We can also finetune some parameters for vectorizer in scikit-learn

In [None]:
from sklearn.feature_extraction.text import TfidfVectorizer

word_vectorizer = TfidfVectorizer(
    analyzer='word',
    stop_words='english',
    ngram_range=(1, 3),
    lowercase=True,
    min_df=5,
    max_features=30000)

char_vectorizer = TfidfVectorizer(
    analyzer='char',
    stop_words='english',
    ngram_range=(3, 6),
    lowercase=True,
    min_df=5,
    max_features=50000)


log_reg = LogisticRegression(solver='liblinear', random_state=42)

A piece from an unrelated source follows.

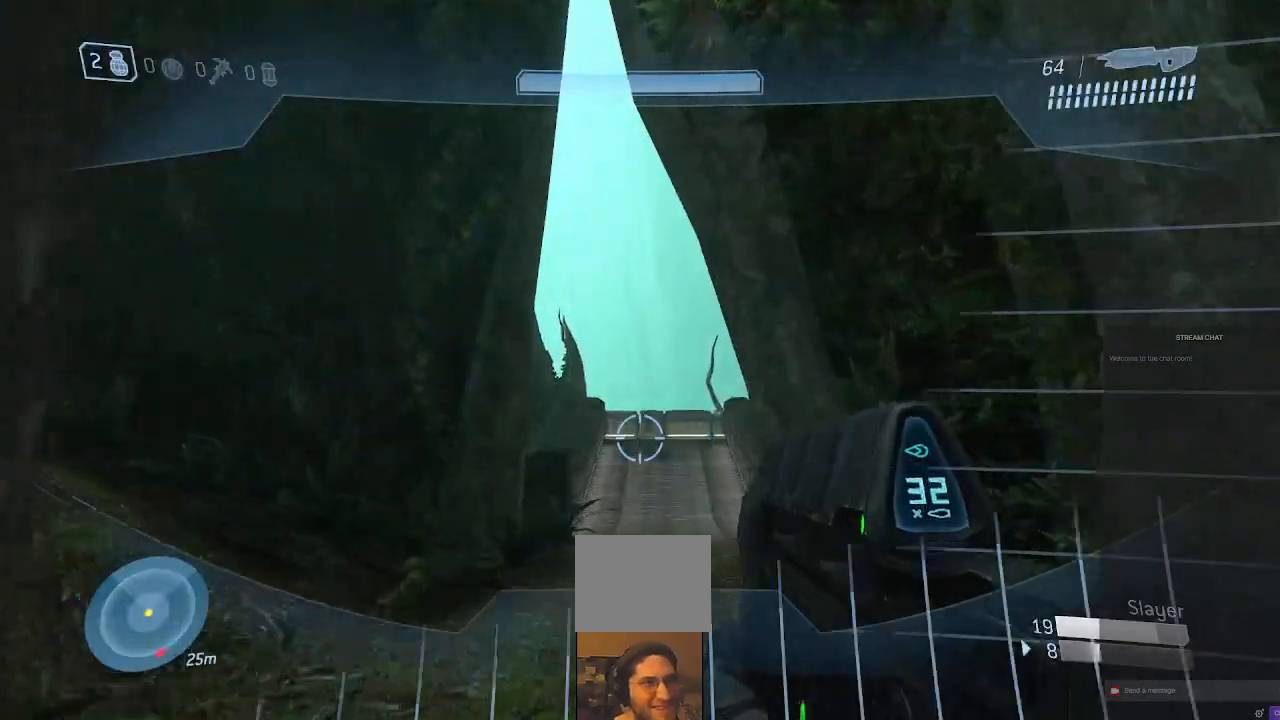
{"dt_ms": 500, "buttons": [], "left_stick": "up", "right_stick": "right", "events": [[100, "right_stick", "left"], [267, "right_stick", "center"], [367, "right_stick", "right"]]}
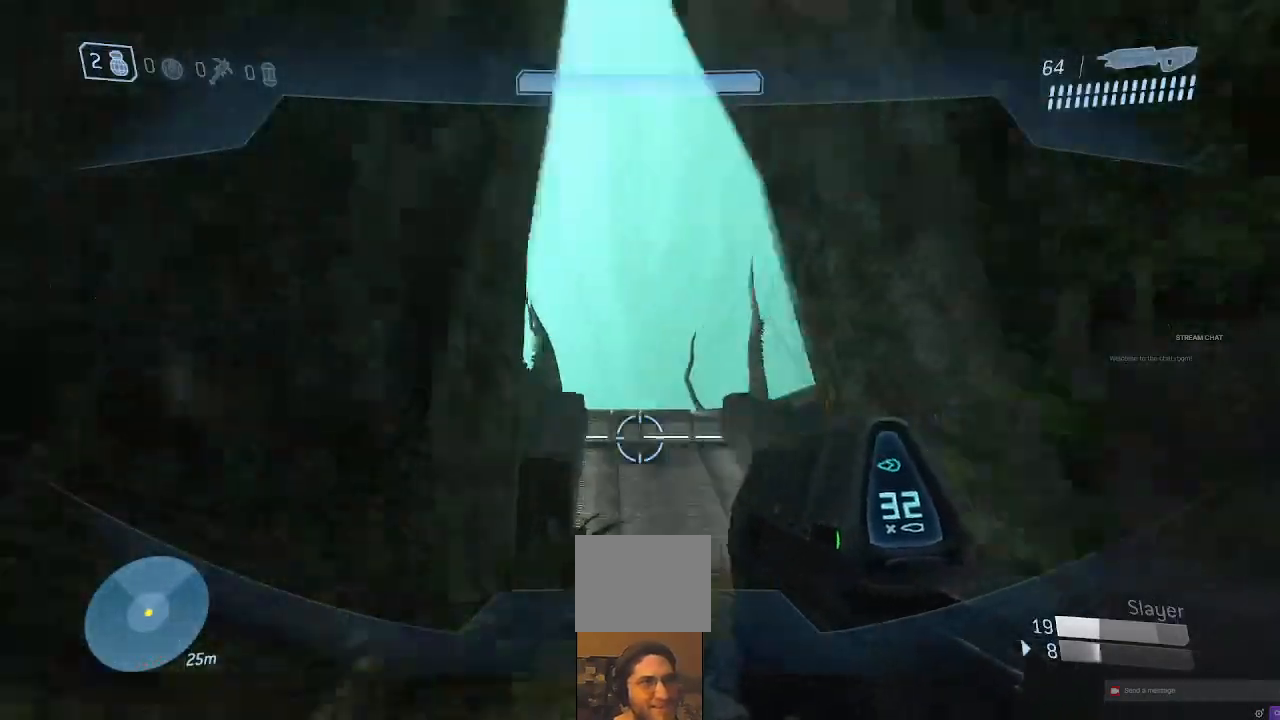
{"dt_ms": 500, "buttons": [], "left_stick": "up", "right_stick": "center", "events": [[100, "right_stick", "center"]]}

fu = FeatureUnion([('word_vectorizer', word_vectorizer),  ('char_vectorizer', char_vectorizer)])
model = Pipeline([('vectorizers', fu),  ('log_reg', log_reg)])

In [None]:
model.fit(X_train, y_train);

In [None]:
accuracy_score(y_test, model.predict(X_test))

# Model Explainer

In [None]:
import eli5

log_reg = model.named_steps['log_reg']
vectorizers = model.named_steps['vectorizers']
feature_names = vectorizers.get_feature_names()

In [None]:
eli5.explain_weights(log_reg, feature_names=feature_names, top=100)

In [None]:
print(X_test.iloc[18])
eli5.show_prediction(log_reg, X_test.iloc[18], vec=vectorizers, feature_names=feature_names)

# Final thoughts

For various text classification tasks we can achive pretty decent results without any domain knowledge, comlicated algorithms and powerful computational resources. We need just a few lines of code for scikit-learn pipeline: TF-IDF Vectorizer -> Logistic Regression, that is very easy to use.